I managed to finish though. In less than two hours and 15 minutes which was quite enough for me. The first few kilometers were rough. Mostly because I had to pee. I thought maybe it was nervous pee so I ignored it. It was not. But after a few kilometers I managed to ignore my bladder. Which I’ve heard is always a good idea.
Having ignored my urine, I just kept running. I was still in the early stages so I knew that I could make it without too much trouble. So the kilometers kept adding up.
I passed the water stations and didn’t drink anything. I had hydrated well in the day and morning prior to the race. But by the third water station around kilometer eight I decided I needed some fluid. So I grabbed some PowerAde. And promptly managed to choke on the drink. Turns out that running up a hill while trying to drink is not easy.
Just before kilometer 10 I ran into my cheering section. (I say my, but really they were also cheering for my two cousins. But my cousins don’t write this blog. I do.) Which turned out to be very good timing considering what I was about to experience. Because by kilometer 10.1, I was pretty lonely. There was a choice of running 10K or the half marathon. Apparently plenty of people picked the 10K. Seeing as how I was so very slow, I was all alone. But I felt good.

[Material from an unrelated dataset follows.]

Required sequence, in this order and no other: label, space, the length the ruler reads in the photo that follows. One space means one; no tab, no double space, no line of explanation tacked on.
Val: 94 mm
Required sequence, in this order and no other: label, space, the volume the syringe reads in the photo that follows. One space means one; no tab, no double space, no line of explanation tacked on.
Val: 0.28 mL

Kilometer 13 saw me get a little cocky. I thought that maybe I could speed up my pace. Maybe get a better time. Maybe get myself some bragging rights. It was short-lived.

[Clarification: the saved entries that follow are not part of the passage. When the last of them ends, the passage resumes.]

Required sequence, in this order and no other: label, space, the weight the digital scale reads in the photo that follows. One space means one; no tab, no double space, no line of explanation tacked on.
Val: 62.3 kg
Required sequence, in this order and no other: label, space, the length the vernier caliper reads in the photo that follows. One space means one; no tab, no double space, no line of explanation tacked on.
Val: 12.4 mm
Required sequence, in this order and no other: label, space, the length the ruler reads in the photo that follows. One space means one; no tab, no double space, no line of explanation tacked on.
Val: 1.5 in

Kilometer 14 made me realize that I just needed to finish. So I put my head down and kept running. Of course, when running long distances you should never put your head down. Which the kind volunteer at kilometer 15 said to me as I passed by.

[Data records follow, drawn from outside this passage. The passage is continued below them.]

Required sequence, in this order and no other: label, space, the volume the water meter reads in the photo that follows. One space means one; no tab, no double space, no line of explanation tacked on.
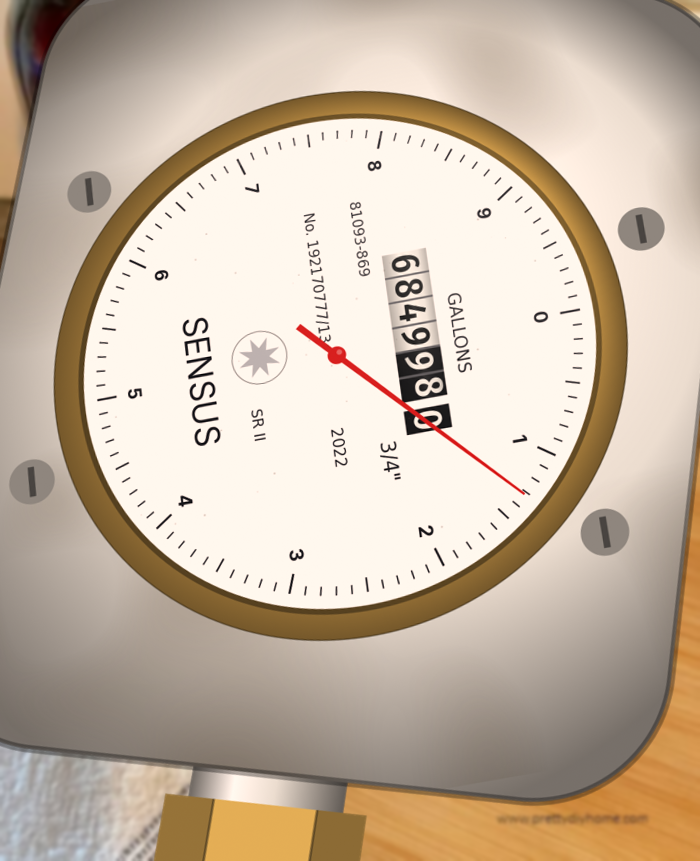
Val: 6849981.3 gal
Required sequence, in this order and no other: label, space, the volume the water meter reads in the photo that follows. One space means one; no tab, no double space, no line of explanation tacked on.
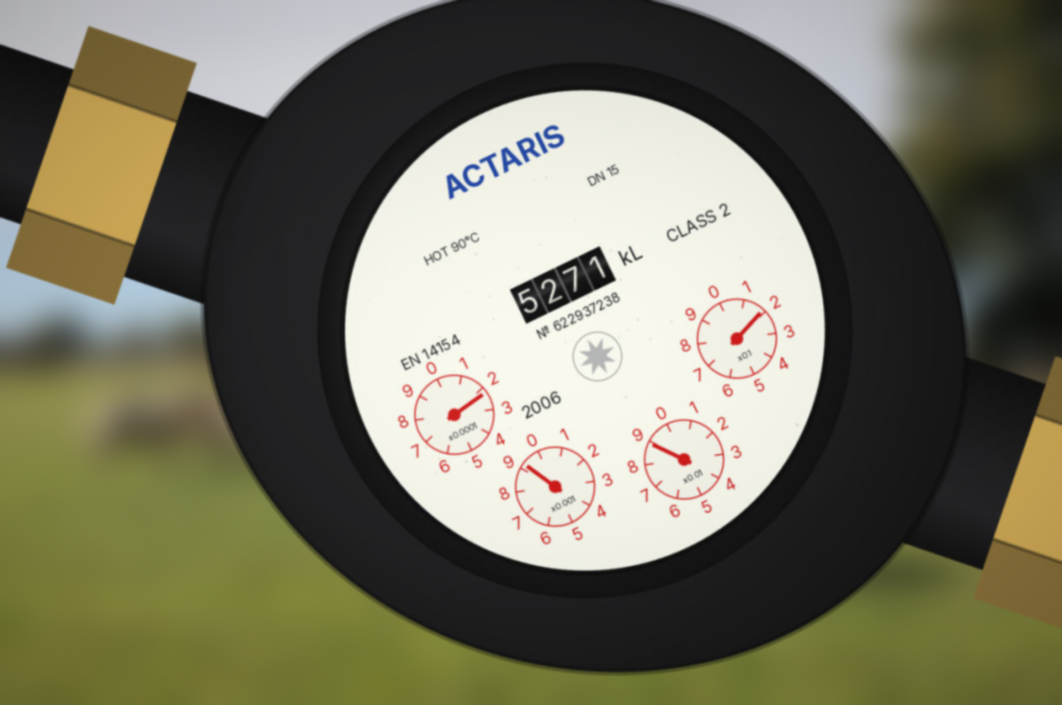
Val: 5271.1892 kL
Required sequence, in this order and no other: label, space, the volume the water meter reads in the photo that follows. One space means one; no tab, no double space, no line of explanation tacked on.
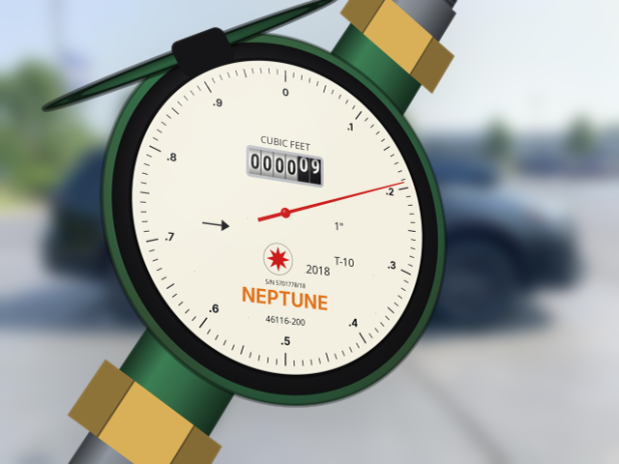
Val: 9.19 ft³
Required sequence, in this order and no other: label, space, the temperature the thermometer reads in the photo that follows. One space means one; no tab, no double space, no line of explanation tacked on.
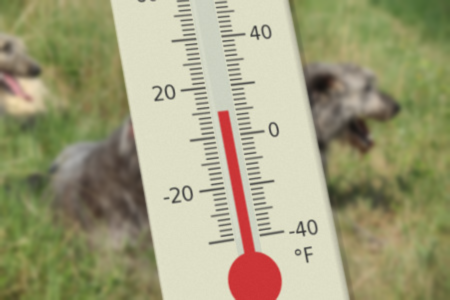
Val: 10 °F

So head up, I kept running. And running. Kilometers 16, 17, an 18 passed without incident. And then kilometer 19 came up and punched me in the face. I was so close, but at this point I was breaking own mentally. Luckily, Americans are friendly people. The American volunteer at the race who was standing at kilometer 19 saved me. Her encouraging words and friendliness pushed me on.
Had I not been running, I would have dropped to one knee and proposed to her. But I had things to do. Races to run. Plus, I had to be able to call my mom and tell her I ran the whole thing.
At kilometer 20 I ran into my cheering section, which couldn’t have come at a better time. Signs, cheering, loud Swenglish words of encouragement. It was a thing of beauty. So I soldiered on.
One kilometer to go. I was so close. And then the bastards put a slight hill near the end. Shit. This time, good advice be damned, I put my head down and chugged along. Suddenly, I was 30 meters from the finish line. The announcers said my name over the loud speakers and promptly began discussing how nice the weather was for a picnic. Which was fitting, because I enjoy nice weather and picnics. It’s like they knew. I crossed the finish line to chants of USA! USA! from a surprise cheering section that had emerged out of nowhere.
Tears streamed down my face as I accepted the adulation of throngs of well-wishers. Ok, that’s not true, but salty sweat did stream down my face. Which is almost the same. I did a quick check of my nipples, no blood, and a quick check of my inner thighs, no chafage.
In the end though, I finished the race. I ran the whole thing. I never stopped. I finished.
Welcome to Sweden. And half marathons in Stockholm.